Globally, only 4.6 percent of unique IP addresses connected at average connection speeds of at least 25 Mbps, Still, that's a 12 percent increase over the previous quarter. South Korea led the world with a 31 percent broadband adoption rate. Its rate was nearly double that of second-place Hong Kong with its 17 percent adoption. In the United States, only five states had 10 percent or more of unique IP addresses that made the 25 Mbps cut.

25 Mbps speeds still aren't common in the U.S. 46 states have levels below 10 percent. The District of Columbia held the top spot in 25 Mbps broadband adoption with 18 percent. Delaware took second-place with a 15 percent adoption rate. Five of the top 10 states had adoption rates of at least 10 percent. Still, across the country all but two states showed quarter-over-quarter growth in 25 Mbps broadband adoption rates.

What's driving this speed increase in part is the new gigabit-speed internet offerings. Google Fiber has continued to expand, announcing in January that it would bring gigabit-speed fiber-to-the-home to 18 additional cities in four metropolitan areas: Atlanta, Georgia; Nashville, Tennessee; and Charlotte and Raleigh-Durham, North Carolina. Others are also bringing gigabit Internet to the last mile.

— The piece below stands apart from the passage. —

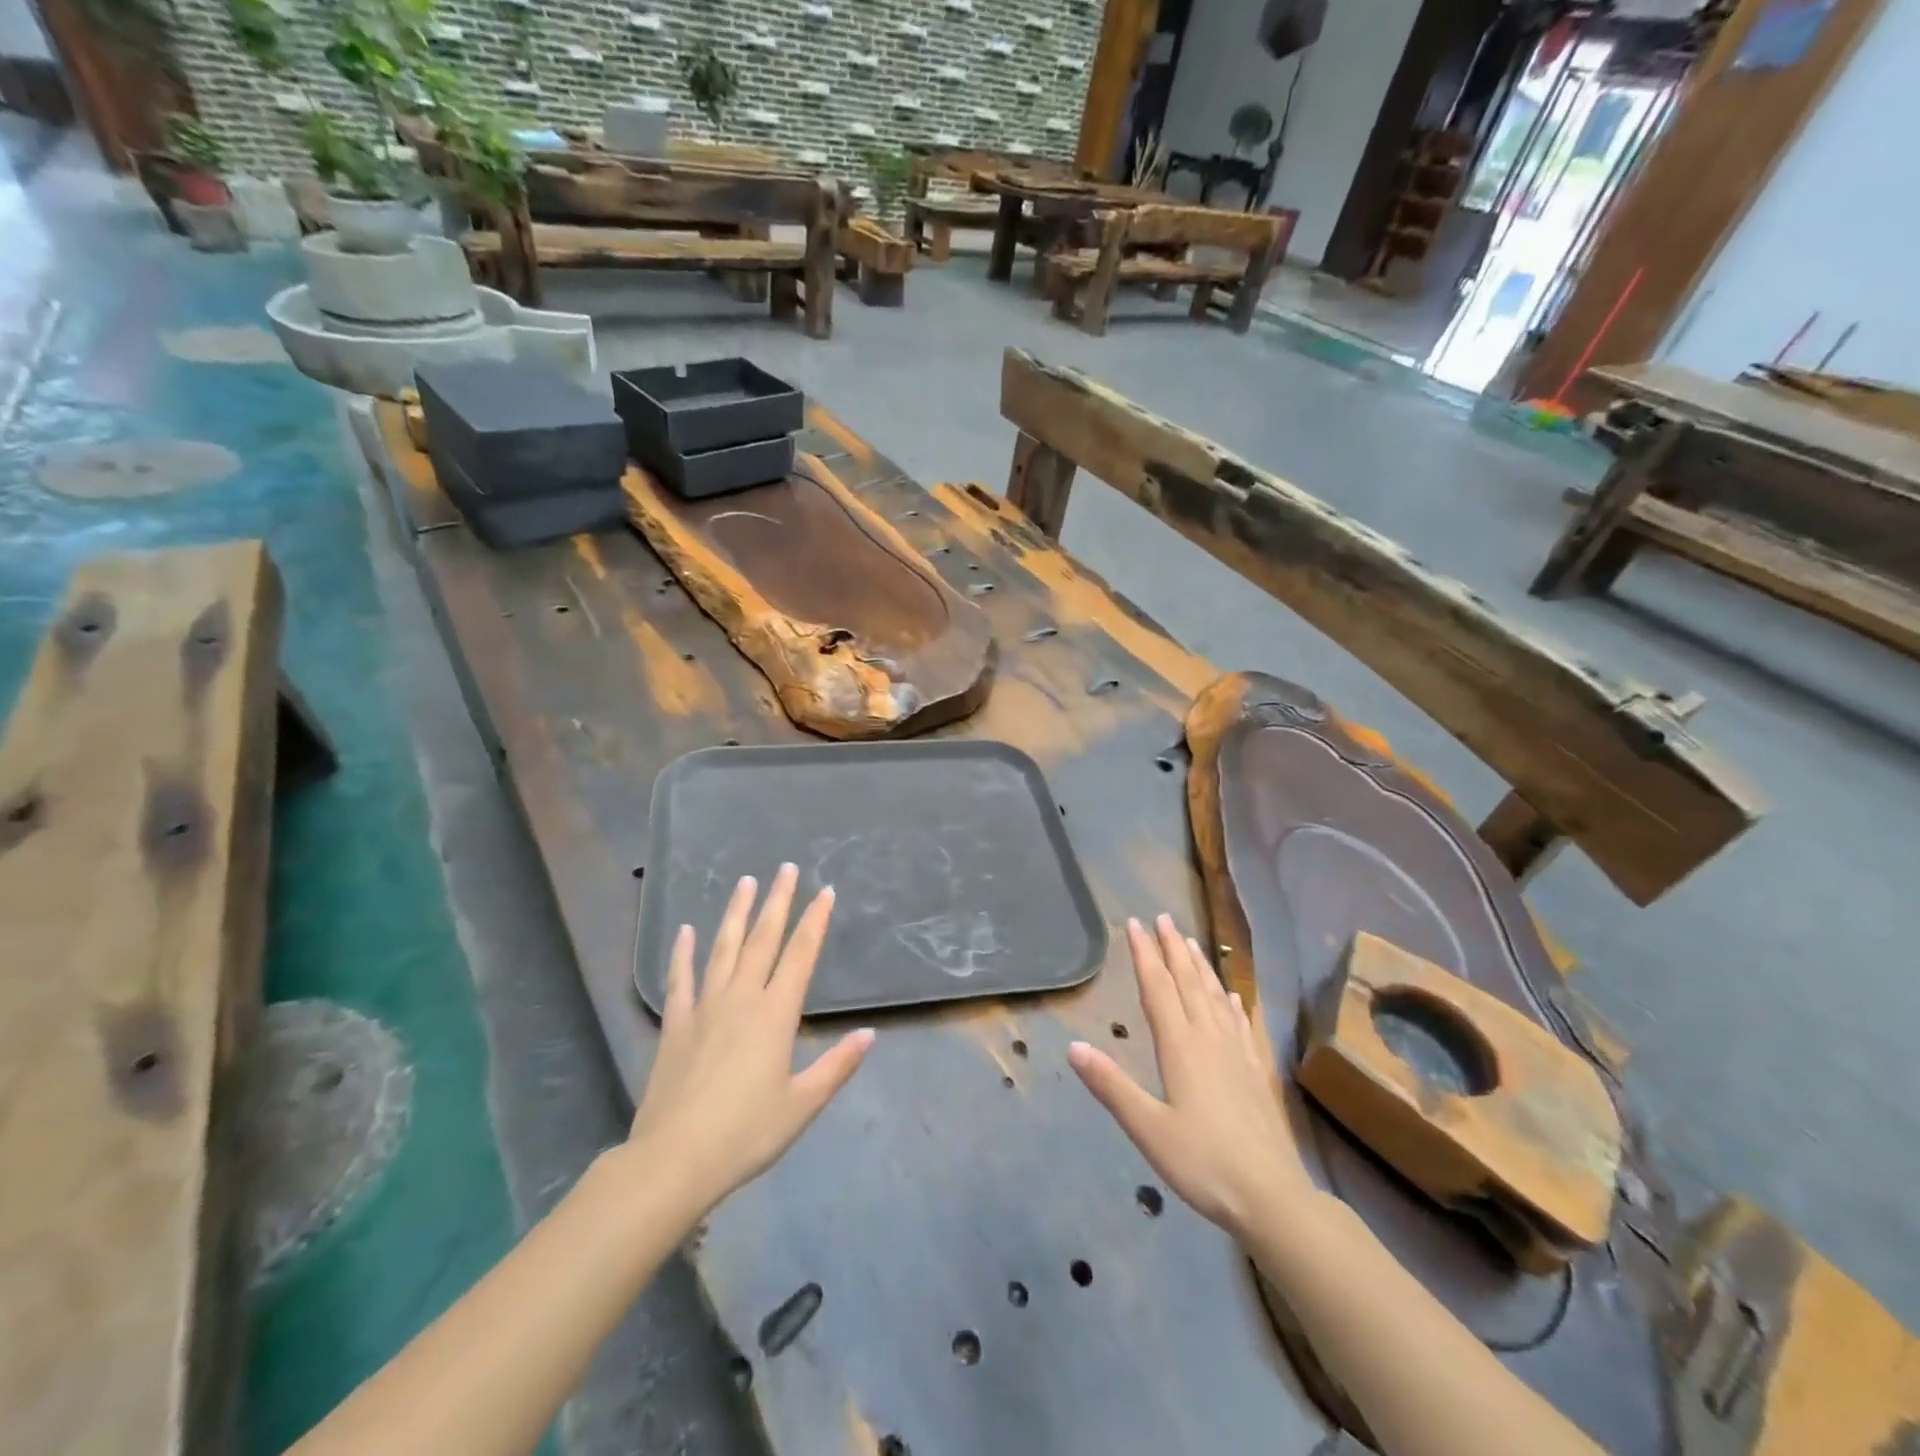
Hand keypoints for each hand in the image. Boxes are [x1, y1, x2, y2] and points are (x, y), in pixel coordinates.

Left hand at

Some of these Internet speed boosts are coming from smaller ISPs. These include Paul Bunyan Communications' GigaZone Internet across Bemidji, Minnesota and surrounding rural areas; Mahaska Communications Group's high-speed service to Oskaloosa and Indianola, Iowa; Ting's offerings in Westminster, Maryland; and CenturyLink's fiber-to-the-home for some Utah housing developments.

Government is also getting into the act of improving broadband to the office and home. For example, Massachusetts Governor Charlie Baker has committed up to $50 million in capital funding to support broadband. In New York, York Governor Andrew Cuomo is offering $500 million incentives to telecommunications companies investing in networks delivering minimum broadband speeds of 100 Mbps. This is being done as governments realize that broadband equals local jobs.

Seventeen states still have 25 Mbps adoption levels of below 5 percent. A lot of work still needs to be done before the U.S. can compete with the world's most wired countries.